Submission Artifacts

  • Video Demo: A screen recording of the simulation executing the full sequence.
  • System Logs: The ros2 bag recording of the topics.
  • Failure Analysis: A document listing 3 times the robot failed and how you fixed it (e.g., "Robot tried to grasp through the table -> Added Collision Object to MoveIt").

3. Analytical Deep Dive: The Hierarchy of Autonomy

We are building a Hierarchical Control System.

  • Level 1: Reflexes (500Hz). Keeping balance. Joint impedance. (Hardware/Firmware).
  • Level 2: Skills (10Hz). "Walk forward," "Grasp." (ROS 2 Nodes).
  • Level 3: Tactics (1Hz). "Navigate to kitchen." (Nav2/Behavior Trees).
  • Level 4: Strategy (0.1Hz). "Clean the spill." (LLM).

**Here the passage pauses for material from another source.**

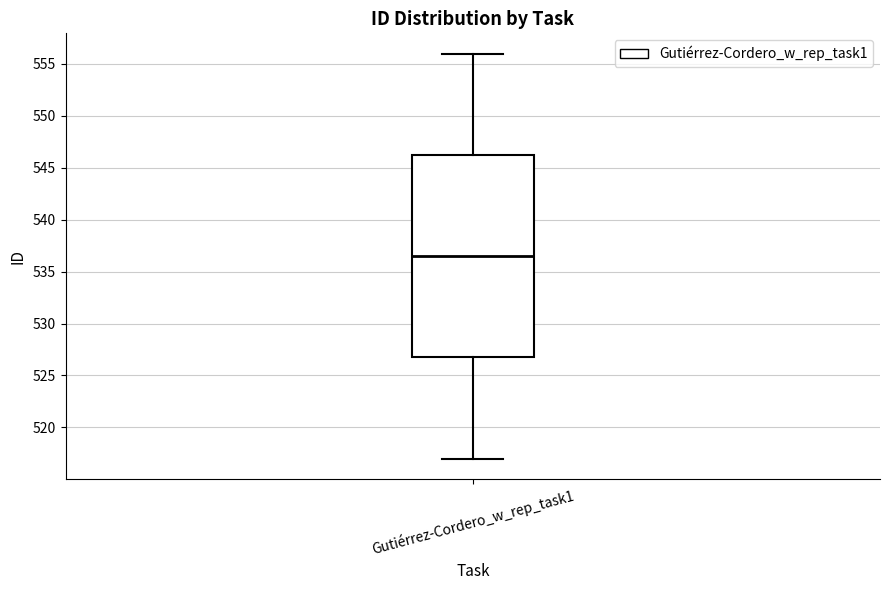

Transcribe this box plot: give where the median line is, the range the box spans, and where the two whiskers end, as read against the y-axis. The values are not printed on the chart, so give them approximately, as read against the axis.

median 536.5, box 527.0 to 546.5, whiskers 517.0 to 556.0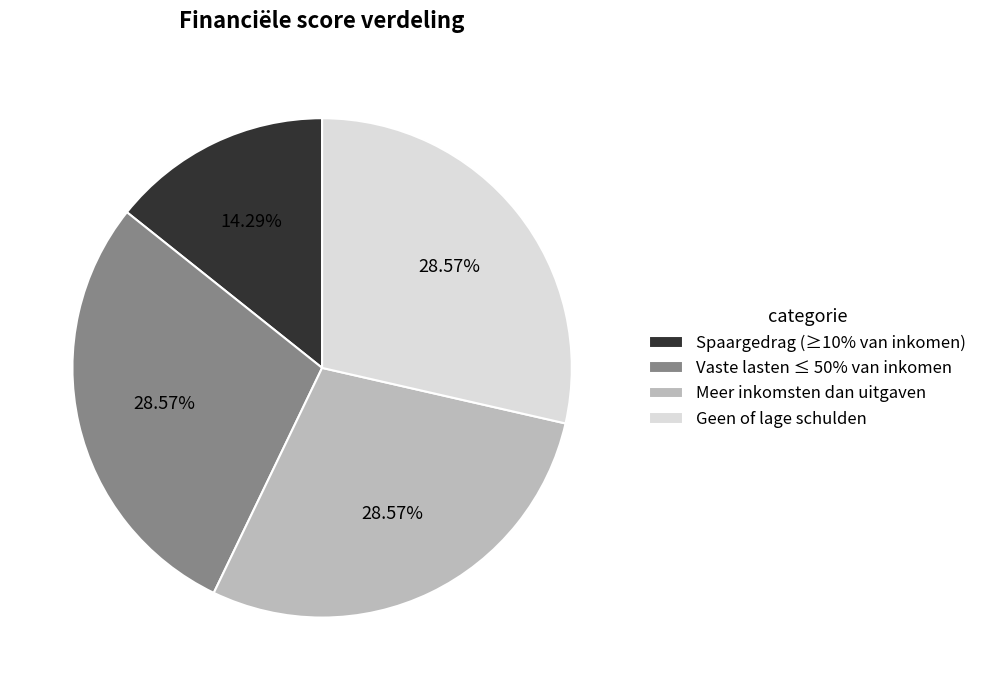

To the nearest percent, what is the average slice percentage?

25%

Research Question: Where does the VLA model fit?

  • End-to-End: Research like Google's RT-2 suggests merging Levels 2, 3, and 4 into a single Neural Network.
  • Hybrid: For this Capstone, we use a Hybrid approach. The LLM handles Strategy, but classical ROS 2 handles Reflexes. Why? Because LLMs are too slow (latency) and unpredictable for keeping a robot from falling over.

4. Conclusion

This Capstone is your portfolio piece. It proves you are not just a coder, but a Roboticist. You can take a vague human desire ("Clean this up") and translate it into torque, voltage, and motion. You have bridged the gap between the Digital Mind and the Physical Body.